→ Records to process:
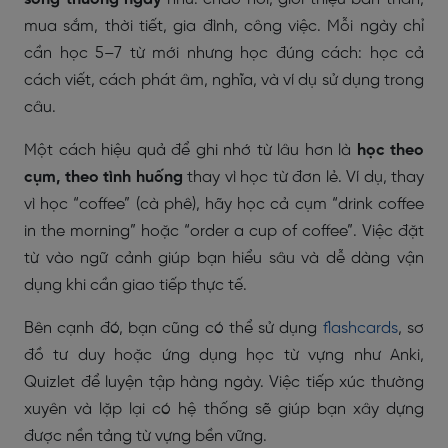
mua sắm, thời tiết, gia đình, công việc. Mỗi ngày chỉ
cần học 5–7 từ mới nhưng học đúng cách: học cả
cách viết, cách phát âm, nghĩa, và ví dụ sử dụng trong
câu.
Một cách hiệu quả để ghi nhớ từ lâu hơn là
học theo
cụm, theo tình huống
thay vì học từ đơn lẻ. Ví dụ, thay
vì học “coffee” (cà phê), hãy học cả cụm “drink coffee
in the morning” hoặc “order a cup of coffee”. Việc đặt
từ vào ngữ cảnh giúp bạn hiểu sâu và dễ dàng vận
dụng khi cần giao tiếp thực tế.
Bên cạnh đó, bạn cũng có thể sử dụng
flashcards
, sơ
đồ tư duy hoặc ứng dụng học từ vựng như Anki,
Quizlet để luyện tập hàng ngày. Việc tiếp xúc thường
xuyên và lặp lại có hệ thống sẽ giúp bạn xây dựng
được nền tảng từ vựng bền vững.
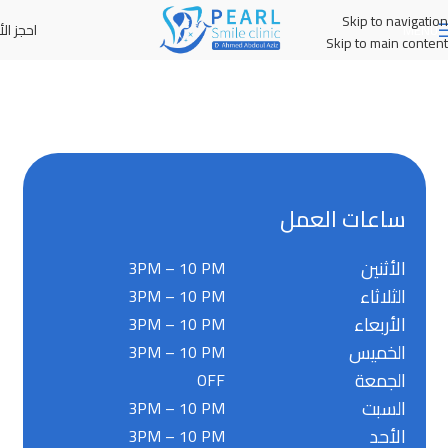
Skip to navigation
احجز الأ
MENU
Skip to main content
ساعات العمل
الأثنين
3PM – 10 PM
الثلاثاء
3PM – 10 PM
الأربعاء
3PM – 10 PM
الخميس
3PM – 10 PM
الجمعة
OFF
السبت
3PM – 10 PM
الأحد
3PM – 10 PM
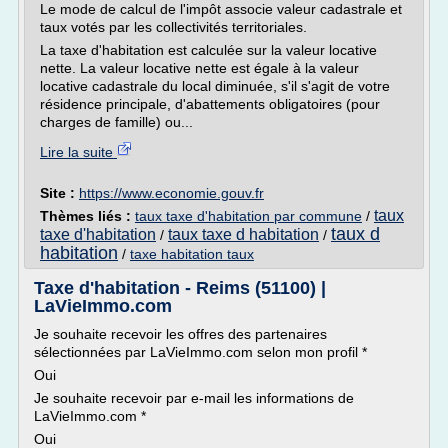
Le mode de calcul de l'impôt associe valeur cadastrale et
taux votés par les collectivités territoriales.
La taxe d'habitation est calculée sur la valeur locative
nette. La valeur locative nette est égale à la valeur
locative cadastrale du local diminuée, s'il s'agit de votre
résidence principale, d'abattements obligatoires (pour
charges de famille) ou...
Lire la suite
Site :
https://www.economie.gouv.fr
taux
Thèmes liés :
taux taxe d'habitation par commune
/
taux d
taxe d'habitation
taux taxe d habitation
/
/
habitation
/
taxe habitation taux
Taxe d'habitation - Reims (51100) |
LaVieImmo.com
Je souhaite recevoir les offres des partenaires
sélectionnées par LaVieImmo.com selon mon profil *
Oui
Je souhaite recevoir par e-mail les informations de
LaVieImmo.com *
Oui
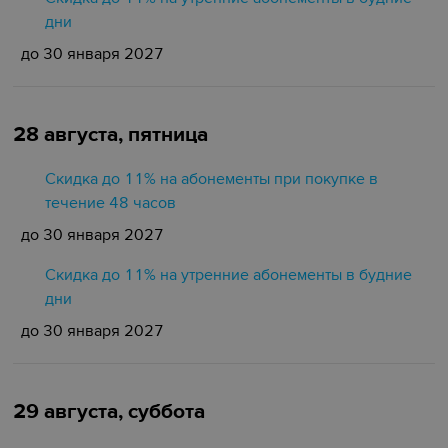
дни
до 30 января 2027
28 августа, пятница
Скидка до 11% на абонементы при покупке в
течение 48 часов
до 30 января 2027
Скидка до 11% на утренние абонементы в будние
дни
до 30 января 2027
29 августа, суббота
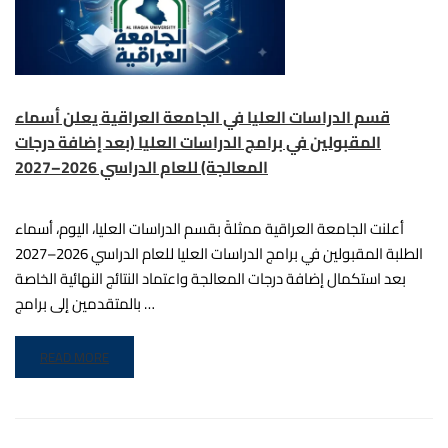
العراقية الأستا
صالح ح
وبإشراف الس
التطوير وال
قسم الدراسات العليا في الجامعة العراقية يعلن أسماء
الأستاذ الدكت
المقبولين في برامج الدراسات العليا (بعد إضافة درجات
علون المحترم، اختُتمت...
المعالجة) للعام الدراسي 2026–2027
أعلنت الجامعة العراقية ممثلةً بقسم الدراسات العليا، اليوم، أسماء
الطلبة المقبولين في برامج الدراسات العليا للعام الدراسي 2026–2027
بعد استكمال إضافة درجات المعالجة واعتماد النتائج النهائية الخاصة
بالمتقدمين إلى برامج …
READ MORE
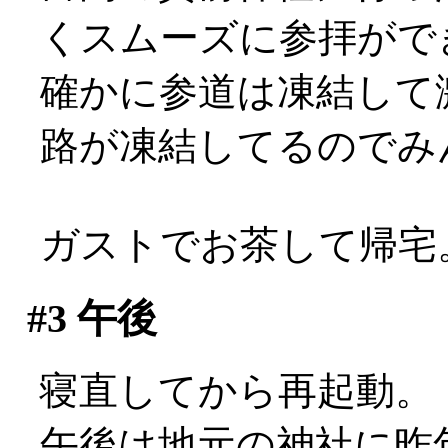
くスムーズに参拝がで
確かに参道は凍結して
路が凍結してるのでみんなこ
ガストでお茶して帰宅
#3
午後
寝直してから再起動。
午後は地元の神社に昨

→ The problem:
Show each line of the data that contains the string "المعالجة".

→ Reply:
المعالجة) للعام الدراسي 2026–2027
بعد استكمال إضافة درجات المعالجة واعتماد النتائج النهائية الخاصة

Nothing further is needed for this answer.